## Colored object listings

%%

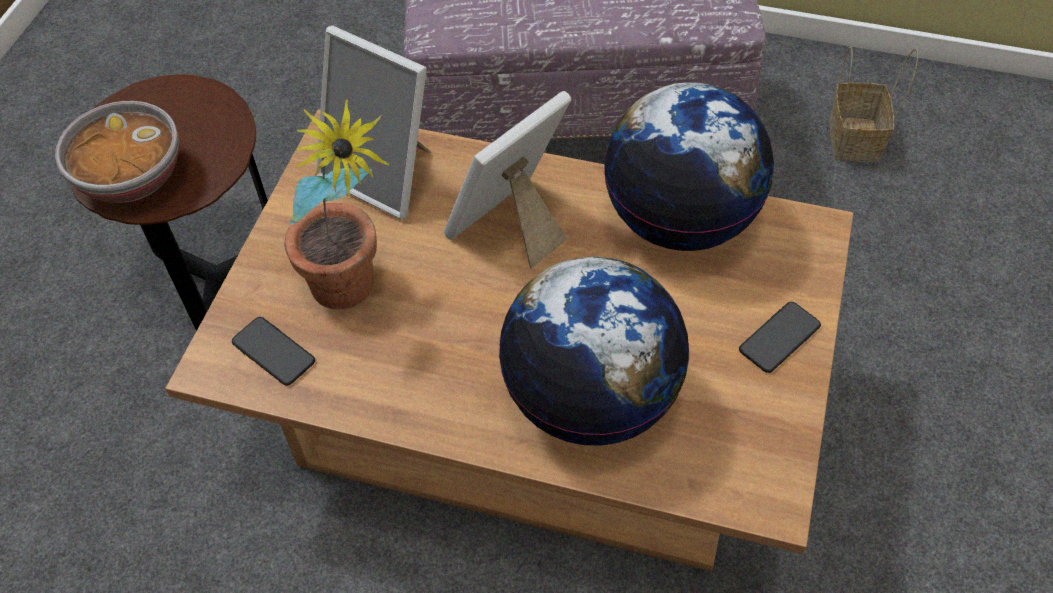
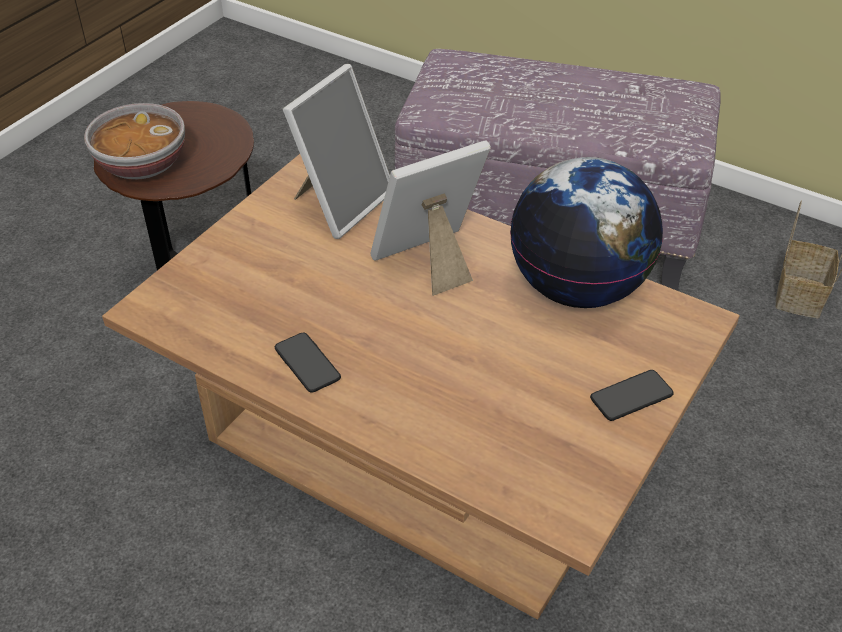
camera: 15 degrees right, 10 degrees down
(273, 352) = (197, 309): phone -> phone (307, 363)
(354, 296) = (278, 284): potted plant -> none
(384, 174) = (340, 203): picture frame -> picture frame turned 105 degrees counterclockwise
(591, 398) = (444, 403): globe -> none

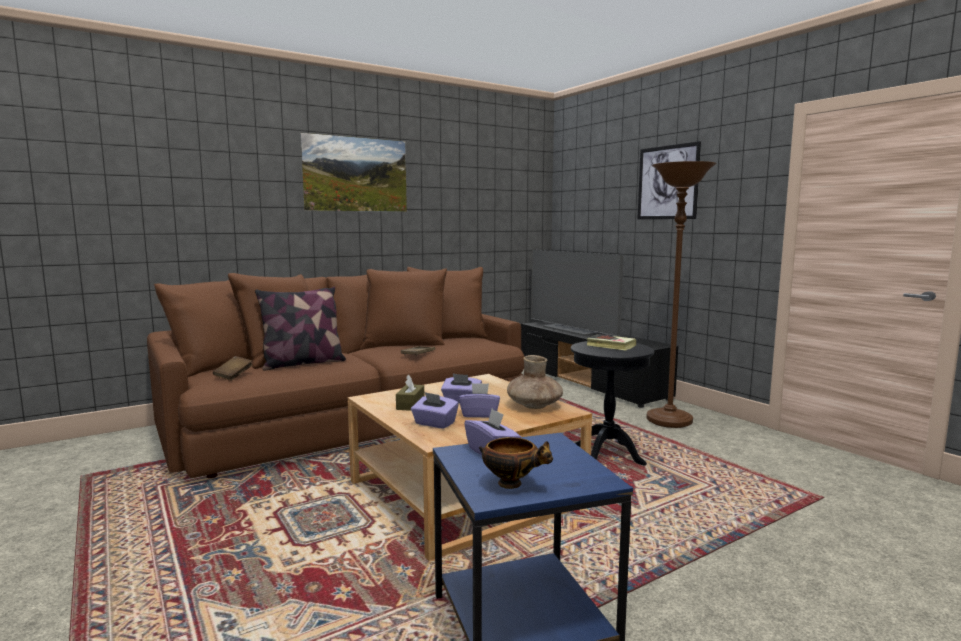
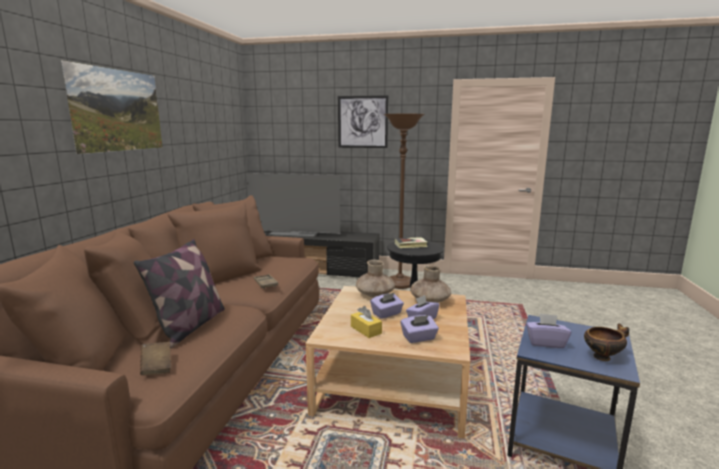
camera: 45 degrees left, 5 degrees up
(410, 404) = (366, 330): brown tissue box -> yellow tissue box
(495, 386) = (375, 294): none -> brown vase

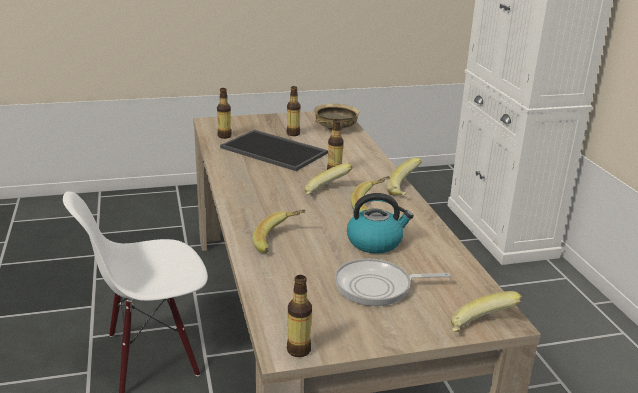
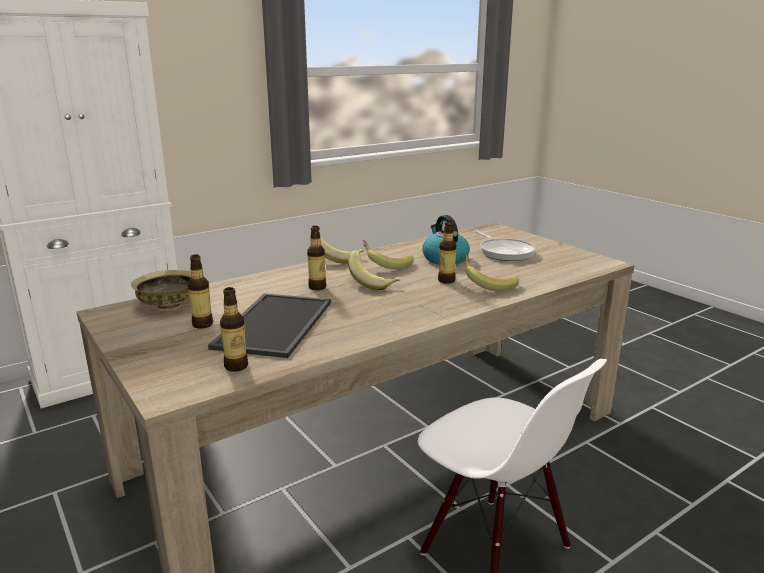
camera: 110 degrees left, 5 degrees down
(298, 350) = (600, 260): bottle -> bottle (446, 280)
(481, 329) = (510, 230): banana -> none

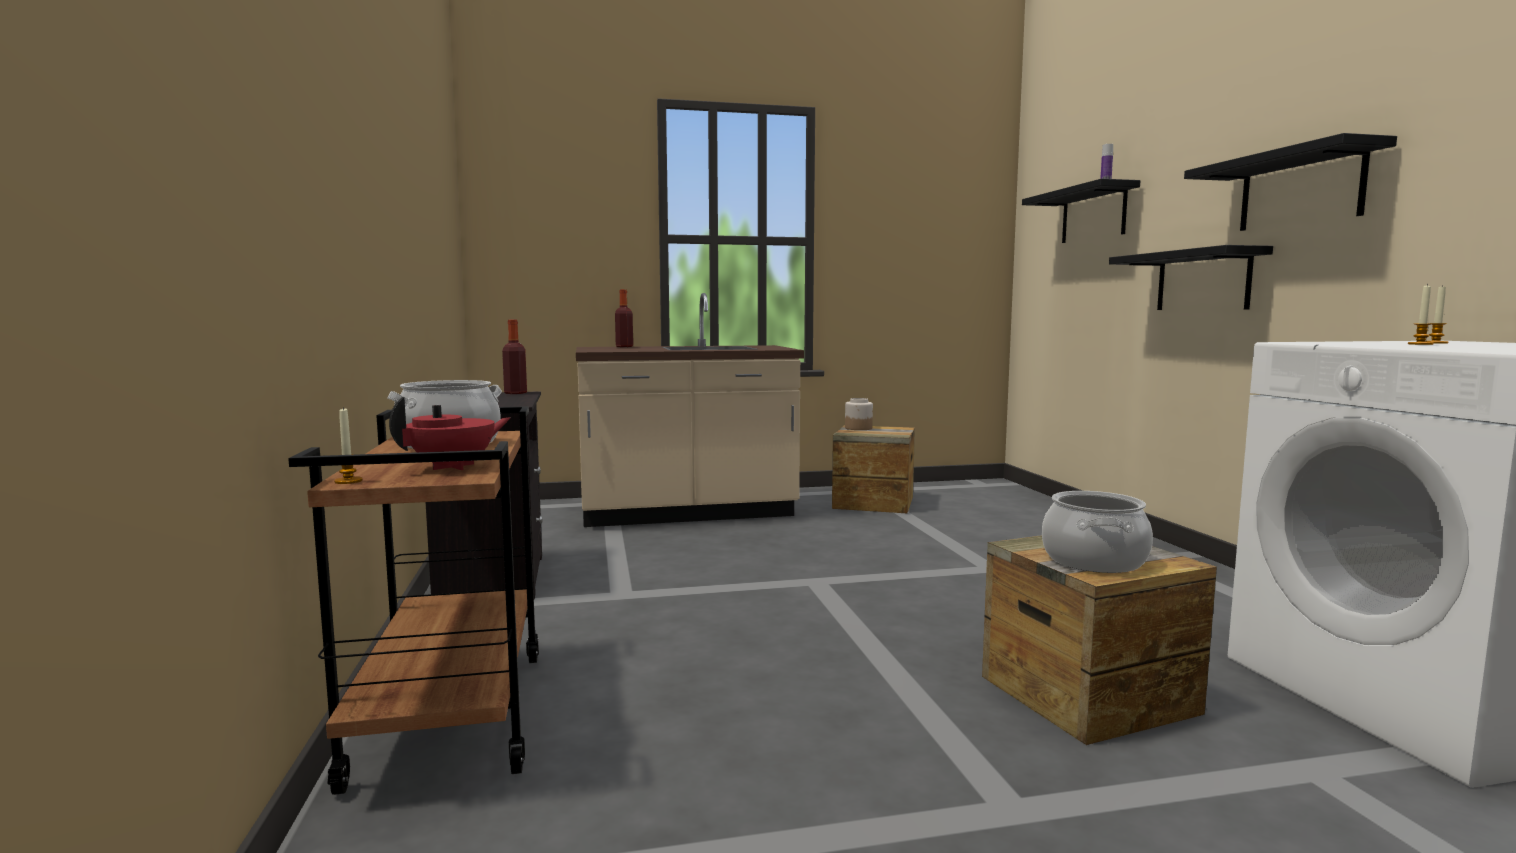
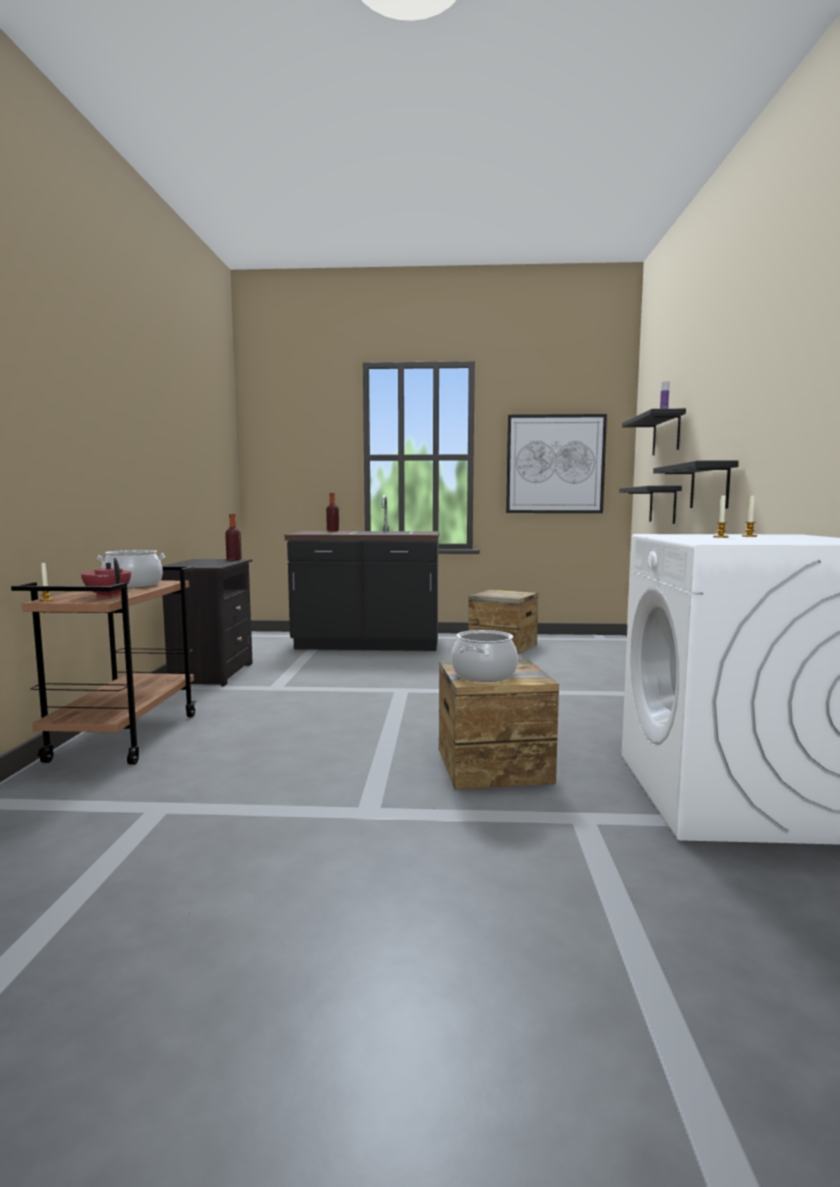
camera: 15 degrees right, 0 degrees up
(454, 467) = (108, 596): red teapot -> red teapot turned 105 degrees counterclockwise
(687, 512) = (367, 644): beige counter -> black counter
(859, 428) = (495, 592): jar -> none
(919, 253) = (555, 464): none -> picture
(1300, 190) = (750, 418): black shelf -> black shelf (662, 504)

%%

## TASK DETAILS
Leaving the pictures out, give again word for word each line from the one holding "(495, 386) = (375, 294): none -> brown vase" through the end of the records.

## PROBLEM SOLUTION
(495, 386) = (375, 294): none -> brown vase

camera: 110 degrees left, 5 degrees down
(298, 350) = (600, 260): bottle -> bottle (446, 280)
(481, 329) = (510, 230): banana -> none

camera: 15 degrees right, 0 degrees up
(454, 467) = (108, 596): red teapot -> red teapot turned 105 degrees counterclockwise
(687, 512) = (367, 644): beige counter -> black counter
(859, 428) = (495, 592): jar -> none
(919, 253) = (555, 464): none -> picture
(1300, 190) = (750, 418): black shelf -> black shelf (662, 504)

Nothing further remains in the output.